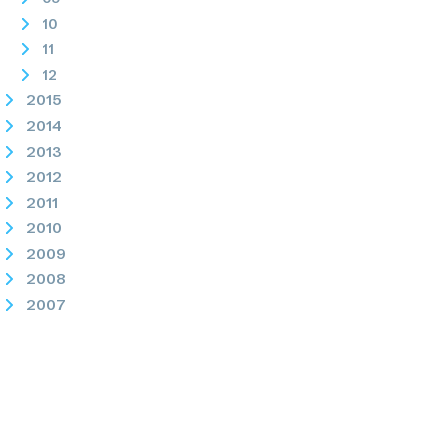
10
11
12
2015
2014
2013
2012
2011
2010
2009
2008
2007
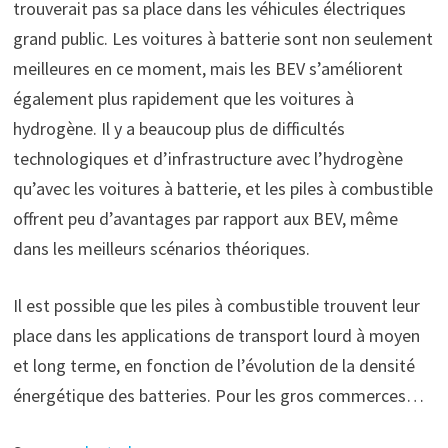
trouverait pas sa place dans les véhicules électriques
grand public. Les voitures à batterie sont non seulement
meilleures en ce moment, mais les BEV s’améliorent
également plus rapidement que les voitures à
hydrogène. Il y a beaucoup plus de difficultés
technologiques et d’infrastructure avec l’hydrogène
qu’avec les voitures à batterie, et les piles à combustible
offrent peu d’avantages par rapport aux BEV, même
dans les meilleurs scénarios théoriques.
Il est possible que les piles à combustible trouvent leur
place dans les applications de transport lourd à moyen
et long terme, en fonction de l’évolution de la densité
énergétique des batteries. Pour les gros commerces…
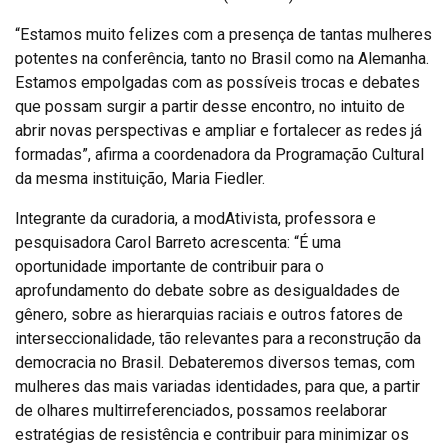
“Estamos muito felizes com a presença de tantas mulheres
potentes na conferência, tanto no Brasil como na Alemanha.
Estamos empolgadas com as possíveis trocas e debates
que possam surgir a partir desse encontro, no intuito de
abrir novas perspectivas e ampliar e fortalecer as redes já
formadas”, afirma a coordenadora da Programação Cultural
da mesma instituição, Maria Fiedler.
Integrante da curadoria, a modAtivista, professora e
pesquisadora Carol Barreto acrescenta: “É uma
oportunidade importante de contribuir para o
aprofundamento do debate sobre as desigualdades de
gênero, sobre as hierarquias raciais e outros fatores de
interseccionalidade, tão relevantes para a reconstrução da
democracia no Brasil. Debateremos diversos temas, com
mulheres das mais variadas identidades, para que, a partir
de olhares multirreferenciados, possamos reelaborar
estratégias de resistência e contribuir para minimizar os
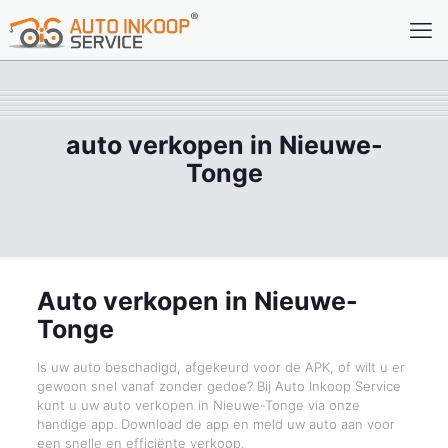
auto verkopen in Nieuwe-
Tonge
Auto verkopen in Nieuwe-
Tonge
Is uw auto beschadigd, afgekeurd voor de APK, of wilt u er
gewoon snel vanaf zonder gedoe? Bij Auto Inkoop Service
kunt u uw auto verkopen in Nieuwe-Tonge via onze
handige app. Download de app en meld uw auto aan voor
een snelle en efficiënte verkoop.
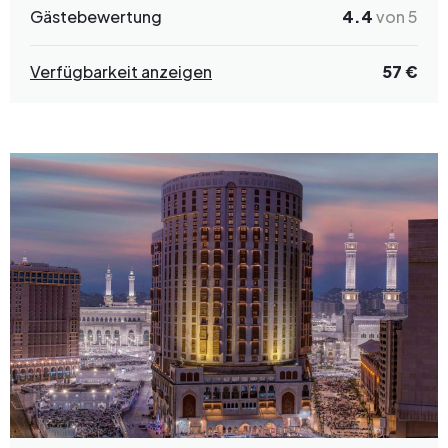
Gästebewertung
4.4
von 5
Verfügbarkeit anzeigen
57 €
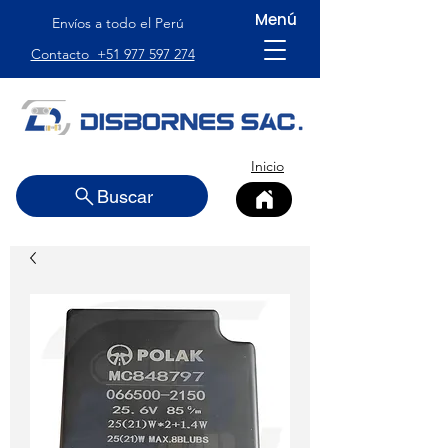
Menú
Envíos a todo el Perú
Contacto +51 977 597 274
Inicio
Buscar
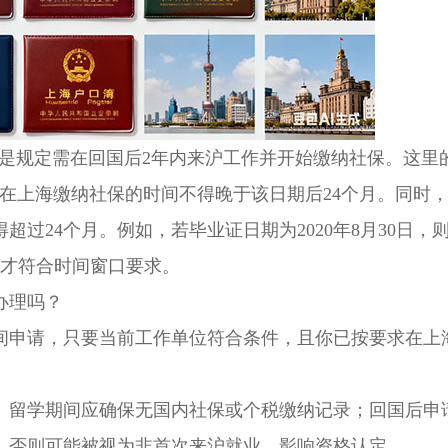
是规定需在回国后2年内来沪工作并开始缴纳社保。这里的
在上海缴纳社保的时间不得晚于该日期后24个月。同时
过24个月。例如，若毕业证日期为2020年8月30日，
保，才符合时间窗口要求。
办理吗？
申请，只要当前工作单位符合条件，且你已按要求在上
留学期间应确保无国内社保或个税缴纳记录；回国后申
，否则可能被视为非首次来沪就业，影响资格认定。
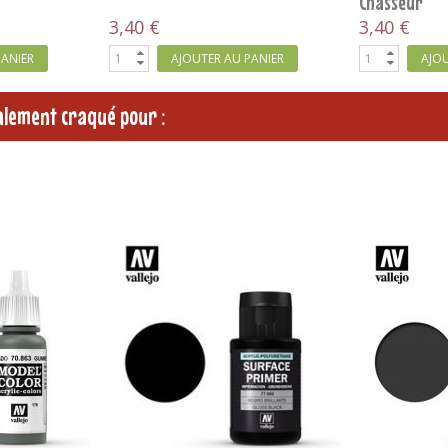
7030
3,40 €
3,40 €
PANIER
AJOUTER AU PANIER
AJOU
galement craqué pour :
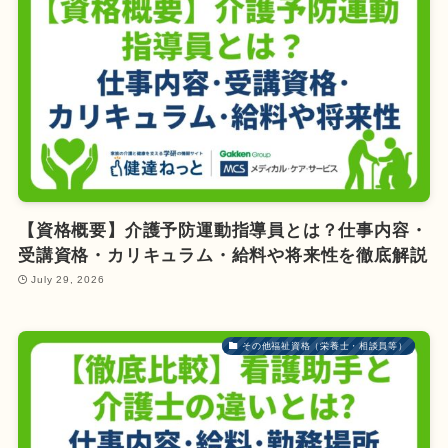
【資格概要】介護予防運動指導員とは？仕事内容・
受講資格・カリキュラム・給料や将来性を徹底解説
July 29, 2026
その他福祉資格（栄養士・相談員等）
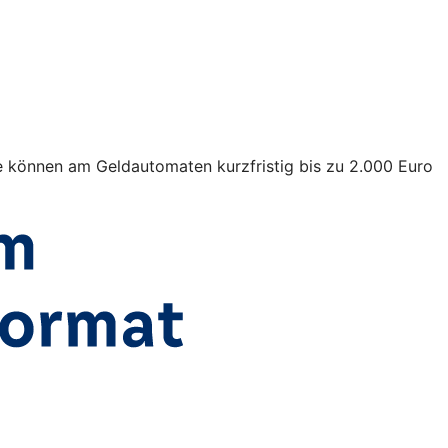
ie können am Geldautomaten kurzfristig bis zu 2.000 Euro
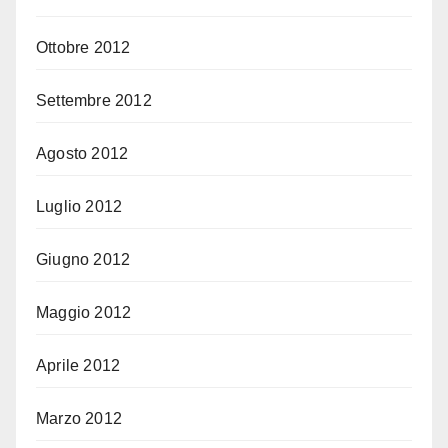
Ottobre 2012
Settembre 2012
Agosto 2012
Luglio 2012
Giugno 2012
Maggio 2012
Aprile 2012
Marzo 2012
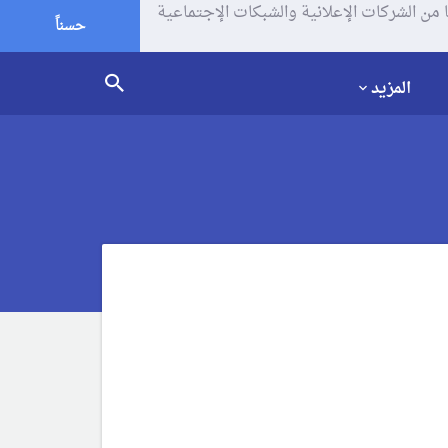
يف الإرتباط (الكوكيز) لتحليل زياراتك وإستخدامك للموقع و تتم مشاركة بعض المعلومات مع Google وغيرها من الشركات الإعلانية والشبكات الإجتماعية
حسناً
المزيد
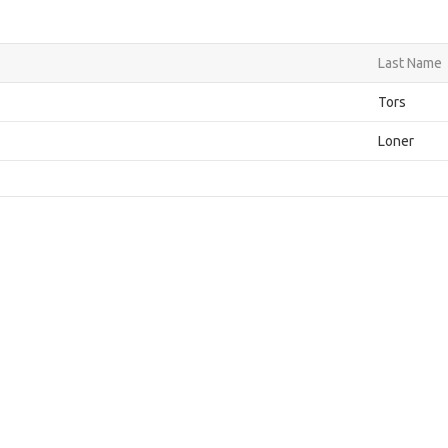
Last Name
Tors
Loner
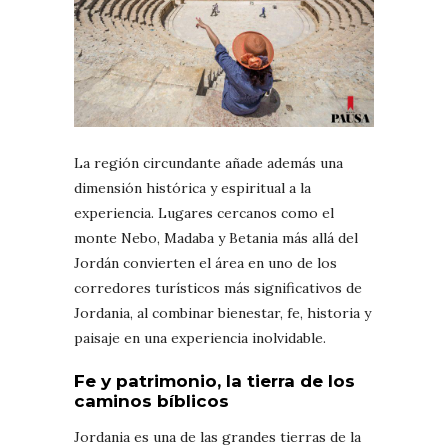
La región circundante añade además una
dimensión histórica y espiritual a la
experiencia. Lugares cercanos como el
monte Nebo, Madaba y Betania más allá del
Jordán convierten el área en uno de los
corredores turísticos más significativos de
Jordania, al combinar bienestar, fe, historia y
paisaje en una experiencia inolvidable.
Fe y patrimonio, la tierra de los
caminos bíblicos
Jordania es una de las grandes tierras de la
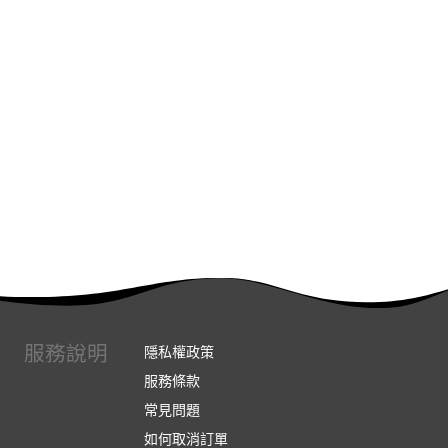
服務說明
隱私權政策
服務條款
常見問題
如何取消訂單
※
__DIRECTIONS__:
Among the lines above, some may hold the string "plus". State how many, giving the number alone.

__ANSWER AREA__:
2